▸ WHAT TO WORK ON:
Scan the records beneath this line for the line holding "Page size: 1275x1650." and the line holding "List each element's", then transcribe exactly those two and all lines between.

▸ Collection entries:
##########

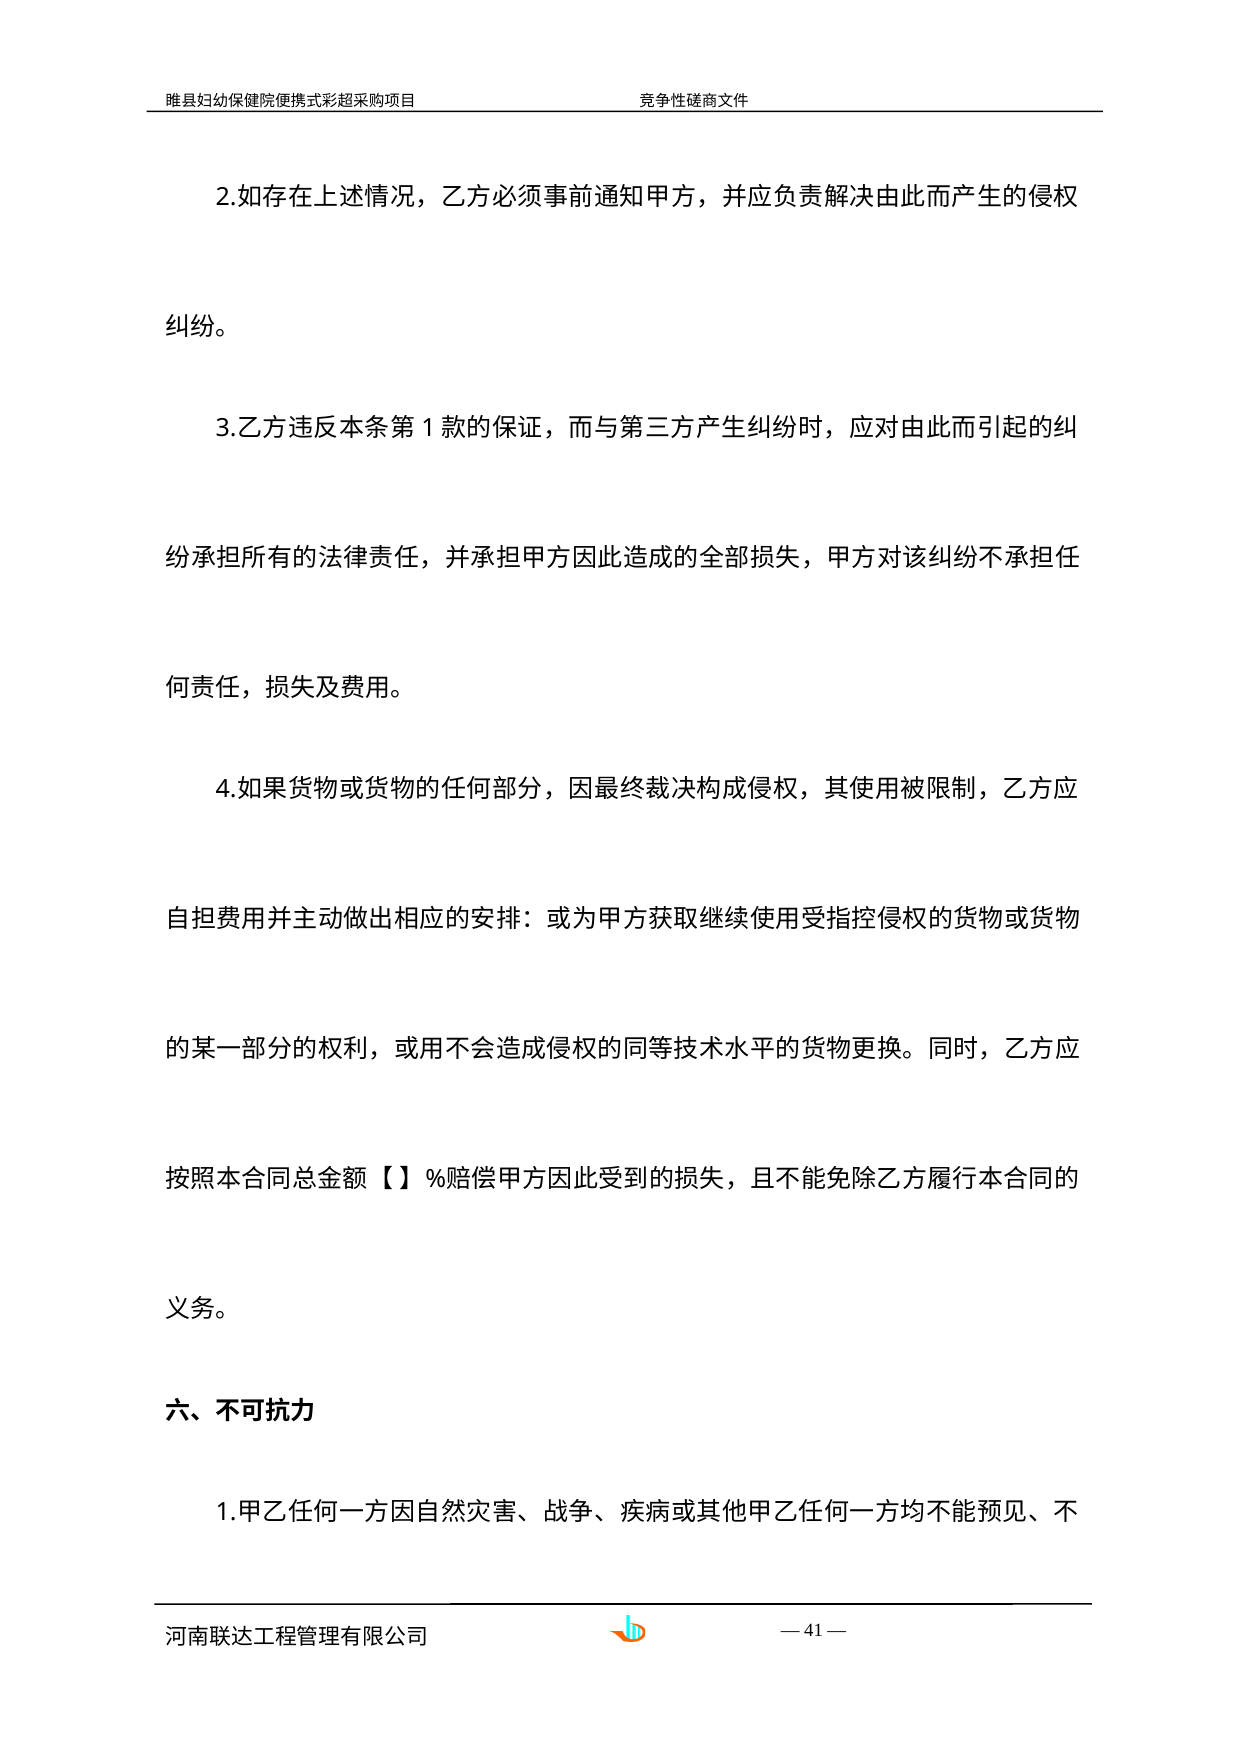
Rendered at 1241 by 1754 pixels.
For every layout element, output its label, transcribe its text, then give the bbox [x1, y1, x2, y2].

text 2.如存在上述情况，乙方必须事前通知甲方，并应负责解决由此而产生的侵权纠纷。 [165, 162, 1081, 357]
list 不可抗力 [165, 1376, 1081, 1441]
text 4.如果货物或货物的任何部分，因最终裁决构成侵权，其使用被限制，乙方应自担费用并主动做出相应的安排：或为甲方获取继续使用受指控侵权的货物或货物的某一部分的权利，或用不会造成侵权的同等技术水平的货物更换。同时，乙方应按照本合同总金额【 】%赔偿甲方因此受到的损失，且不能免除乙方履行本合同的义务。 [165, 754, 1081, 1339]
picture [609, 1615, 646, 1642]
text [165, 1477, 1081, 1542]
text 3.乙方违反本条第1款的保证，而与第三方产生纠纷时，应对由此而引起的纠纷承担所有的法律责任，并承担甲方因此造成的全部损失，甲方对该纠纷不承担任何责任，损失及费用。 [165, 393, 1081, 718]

##########

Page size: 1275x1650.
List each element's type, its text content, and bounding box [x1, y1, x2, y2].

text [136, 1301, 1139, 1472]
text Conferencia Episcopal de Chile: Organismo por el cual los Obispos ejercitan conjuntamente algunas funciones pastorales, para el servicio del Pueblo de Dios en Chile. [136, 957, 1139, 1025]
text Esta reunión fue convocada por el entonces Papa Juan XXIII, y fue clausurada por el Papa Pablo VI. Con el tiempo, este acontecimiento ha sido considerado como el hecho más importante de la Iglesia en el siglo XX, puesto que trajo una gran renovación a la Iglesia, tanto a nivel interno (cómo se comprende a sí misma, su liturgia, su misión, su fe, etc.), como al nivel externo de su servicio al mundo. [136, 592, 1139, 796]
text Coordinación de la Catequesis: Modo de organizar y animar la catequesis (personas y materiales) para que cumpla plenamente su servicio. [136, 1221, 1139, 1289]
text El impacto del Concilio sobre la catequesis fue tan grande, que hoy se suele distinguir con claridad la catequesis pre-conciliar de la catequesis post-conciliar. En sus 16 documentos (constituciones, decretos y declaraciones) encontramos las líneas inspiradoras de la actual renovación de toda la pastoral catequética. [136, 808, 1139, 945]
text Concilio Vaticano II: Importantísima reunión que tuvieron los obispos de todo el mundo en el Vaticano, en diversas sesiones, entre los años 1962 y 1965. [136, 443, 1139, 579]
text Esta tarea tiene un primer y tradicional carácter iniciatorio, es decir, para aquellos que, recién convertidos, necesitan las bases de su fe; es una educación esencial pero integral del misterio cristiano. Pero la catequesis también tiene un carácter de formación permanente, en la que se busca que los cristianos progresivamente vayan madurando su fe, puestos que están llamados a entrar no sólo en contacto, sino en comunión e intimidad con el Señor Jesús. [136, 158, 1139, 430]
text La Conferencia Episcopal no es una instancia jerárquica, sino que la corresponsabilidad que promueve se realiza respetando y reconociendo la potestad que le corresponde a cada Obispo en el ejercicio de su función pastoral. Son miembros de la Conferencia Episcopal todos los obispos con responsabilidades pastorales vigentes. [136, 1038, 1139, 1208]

##########

▸ COMPLETED TASK:
Page size: 1275x1650.
List each element's type, its text content, and bounding box [x1, y1, x2, y2].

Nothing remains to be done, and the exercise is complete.